-- Opening Marker --

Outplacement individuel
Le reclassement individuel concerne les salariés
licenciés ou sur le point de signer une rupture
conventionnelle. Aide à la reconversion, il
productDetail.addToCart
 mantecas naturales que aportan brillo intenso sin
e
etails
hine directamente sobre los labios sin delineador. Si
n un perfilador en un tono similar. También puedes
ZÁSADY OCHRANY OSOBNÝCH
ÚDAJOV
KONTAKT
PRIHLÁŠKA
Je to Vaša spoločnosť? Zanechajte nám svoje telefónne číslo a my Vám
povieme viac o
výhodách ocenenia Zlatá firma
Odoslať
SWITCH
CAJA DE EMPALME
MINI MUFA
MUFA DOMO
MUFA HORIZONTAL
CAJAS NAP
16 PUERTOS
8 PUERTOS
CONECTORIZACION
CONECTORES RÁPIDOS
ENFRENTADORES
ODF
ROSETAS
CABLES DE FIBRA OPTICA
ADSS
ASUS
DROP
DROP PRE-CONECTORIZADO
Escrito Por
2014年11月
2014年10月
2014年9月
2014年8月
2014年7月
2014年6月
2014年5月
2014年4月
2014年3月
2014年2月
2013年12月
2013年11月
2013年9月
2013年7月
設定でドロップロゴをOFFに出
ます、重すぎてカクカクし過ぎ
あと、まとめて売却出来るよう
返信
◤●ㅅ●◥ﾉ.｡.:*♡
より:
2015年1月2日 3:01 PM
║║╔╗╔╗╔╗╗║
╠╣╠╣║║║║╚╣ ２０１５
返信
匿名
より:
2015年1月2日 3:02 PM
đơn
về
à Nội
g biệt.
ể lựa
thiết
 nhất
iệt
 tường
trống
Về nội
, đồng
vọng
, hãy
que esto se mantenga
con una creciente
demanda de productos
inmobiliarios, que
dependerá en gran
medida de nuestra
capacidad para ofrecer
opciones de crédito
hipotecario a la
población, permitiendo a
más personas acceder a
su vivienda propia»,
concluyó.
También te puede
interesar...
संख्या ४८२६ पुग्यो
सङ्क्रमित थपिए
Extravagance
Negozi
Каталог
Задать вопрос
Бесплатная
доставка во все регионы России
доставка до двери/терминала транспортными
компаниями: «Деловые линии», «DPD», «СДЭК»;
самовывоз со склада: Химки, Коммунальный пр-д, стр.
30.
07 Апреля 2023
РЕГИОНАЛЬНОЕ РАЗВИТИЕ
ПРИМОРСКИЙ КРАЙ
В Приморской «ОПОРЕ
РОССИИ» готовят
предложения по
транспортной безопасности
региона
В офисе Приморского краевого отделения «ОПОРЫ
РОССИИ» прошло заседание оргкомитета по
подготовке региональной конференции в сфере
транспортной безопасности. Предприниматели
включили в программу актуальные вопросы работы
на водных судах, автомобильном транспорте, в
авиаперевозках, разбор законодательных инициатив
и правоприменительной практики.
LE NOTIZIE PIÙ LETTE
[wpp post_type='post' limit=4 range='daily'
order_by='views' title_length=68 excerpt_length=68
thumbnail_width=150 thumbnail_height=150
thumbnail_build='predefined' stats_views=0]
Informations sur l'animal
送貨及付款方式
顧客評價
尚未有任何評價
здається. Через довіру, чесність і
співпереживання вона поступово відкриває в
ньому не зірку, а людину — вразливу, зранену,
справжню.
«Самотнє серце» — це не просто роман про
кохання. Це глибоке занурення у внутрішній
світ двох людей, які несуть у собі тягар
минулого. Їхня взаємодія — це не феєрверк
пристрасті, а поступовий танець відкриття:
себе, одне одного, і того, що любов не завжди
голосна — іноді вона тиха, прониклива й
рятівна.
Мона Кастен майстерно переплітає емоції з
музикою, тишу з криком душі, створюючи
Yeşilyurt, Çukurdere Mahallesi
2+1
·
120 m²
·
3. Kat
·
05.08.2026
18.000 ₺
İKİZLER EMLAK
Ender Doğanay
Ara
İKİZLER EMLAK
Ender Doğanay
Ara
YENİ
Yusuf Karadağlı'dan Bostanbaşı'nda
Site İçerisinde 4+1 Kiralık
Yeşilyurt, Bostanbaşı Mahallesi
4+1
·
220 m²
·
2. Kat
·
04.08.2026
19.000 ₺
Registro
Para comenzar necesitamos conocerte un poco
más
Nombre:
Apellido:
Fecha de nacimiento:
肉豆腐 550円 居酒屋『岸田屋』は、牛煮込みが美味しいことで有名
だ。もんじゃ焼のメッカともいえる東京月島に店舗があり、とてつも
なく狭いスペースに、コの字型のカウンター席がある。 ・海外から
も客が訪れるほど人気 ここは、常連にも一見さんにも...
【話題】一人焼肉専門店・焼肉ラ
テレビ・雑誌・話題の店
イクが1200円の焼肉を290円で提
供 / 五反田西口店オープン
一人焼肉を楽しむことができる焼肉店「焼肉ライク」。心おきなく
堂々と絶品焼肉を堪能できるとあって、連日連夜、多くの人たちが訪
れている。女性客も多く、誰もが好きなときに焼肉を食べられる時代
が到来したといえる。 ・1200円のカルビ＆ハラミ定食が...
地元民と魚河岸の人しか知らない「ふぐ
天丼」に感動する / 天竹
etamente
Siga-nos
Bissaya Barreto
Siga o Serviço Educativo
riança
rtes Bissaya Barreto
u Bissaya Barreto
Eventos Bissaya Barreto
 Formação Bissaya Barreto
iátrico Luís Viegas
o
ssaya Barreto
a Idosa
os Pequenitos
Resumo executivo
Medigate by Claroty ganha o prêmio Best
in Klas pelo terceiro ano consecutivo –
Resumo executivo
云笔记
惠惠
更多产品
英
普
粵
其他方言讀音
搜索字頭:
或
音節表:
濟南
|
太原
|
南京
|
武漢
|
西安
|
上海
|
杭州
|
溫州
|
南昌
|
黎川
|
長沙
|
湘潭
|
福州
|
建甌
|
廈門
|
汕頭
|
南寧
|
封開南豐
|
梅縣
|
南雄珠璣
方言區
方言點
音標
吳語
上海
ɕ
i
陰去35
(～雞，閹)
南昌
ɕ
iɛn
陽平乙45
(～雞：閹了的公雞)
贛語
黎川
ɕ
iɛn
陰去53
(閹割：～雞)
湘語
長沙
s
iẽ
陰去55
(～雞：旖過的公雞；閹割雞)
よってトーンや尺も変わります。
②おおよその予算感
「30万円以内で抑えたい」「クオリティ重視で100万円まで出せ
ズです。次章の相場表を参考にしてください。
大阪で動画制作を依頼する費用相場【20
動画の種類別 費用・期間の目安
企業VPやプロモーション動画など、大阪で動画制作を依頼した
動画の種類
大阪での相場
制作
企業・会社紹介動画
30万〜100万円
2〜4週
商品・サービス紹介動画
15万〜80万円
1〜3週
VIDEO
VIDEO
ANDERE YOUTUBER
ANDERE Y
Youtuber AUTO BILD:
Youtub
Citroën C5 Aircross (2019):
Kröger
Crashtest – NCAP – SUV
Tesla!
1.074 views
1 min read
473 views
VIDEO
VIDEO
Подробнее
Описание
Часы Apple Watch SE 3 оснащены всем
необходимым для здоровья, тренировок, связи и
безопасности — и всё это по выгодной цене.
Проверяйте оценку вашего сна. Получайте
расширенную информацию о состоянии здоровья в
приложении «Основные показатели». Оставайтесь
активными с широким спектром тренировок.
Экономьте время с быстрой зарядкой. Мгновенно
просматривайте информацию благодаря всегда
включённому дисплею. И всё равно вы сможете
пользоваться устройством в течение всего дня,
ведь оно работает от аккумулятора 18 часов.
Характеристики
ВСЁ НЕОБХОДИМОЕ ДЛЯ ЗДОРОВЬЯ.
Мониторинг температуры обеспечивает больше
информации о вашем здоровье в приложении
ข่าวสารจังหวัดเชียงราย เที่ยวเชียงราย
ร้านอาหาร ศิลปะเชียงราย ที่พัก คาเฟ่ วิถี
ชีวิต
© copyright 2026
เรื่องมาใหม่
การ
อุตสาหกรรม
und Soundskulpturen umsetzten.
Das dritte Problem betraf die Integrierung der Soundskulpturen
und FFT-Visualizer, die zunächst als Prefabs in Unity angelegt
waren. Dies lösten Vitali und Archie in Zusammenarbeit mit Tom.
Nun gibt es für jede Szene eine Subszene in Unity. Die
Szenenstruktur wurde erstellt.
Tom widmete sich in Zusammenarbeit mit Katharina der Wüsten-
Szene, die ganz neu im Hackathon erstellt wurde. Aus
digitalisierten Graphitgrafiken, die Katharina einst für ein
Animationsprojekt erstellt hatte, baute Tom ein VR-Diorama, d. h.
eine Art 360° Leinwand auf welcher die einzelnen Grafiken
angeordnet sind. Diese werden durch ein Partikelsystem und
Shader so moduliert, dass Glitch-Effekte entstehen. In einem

-- Closing Marker --

#### PROMPT
What is the number of lines in the records that contain the word "вона"? Answer with the number and nothing else.

#### ANSWER SPACE
2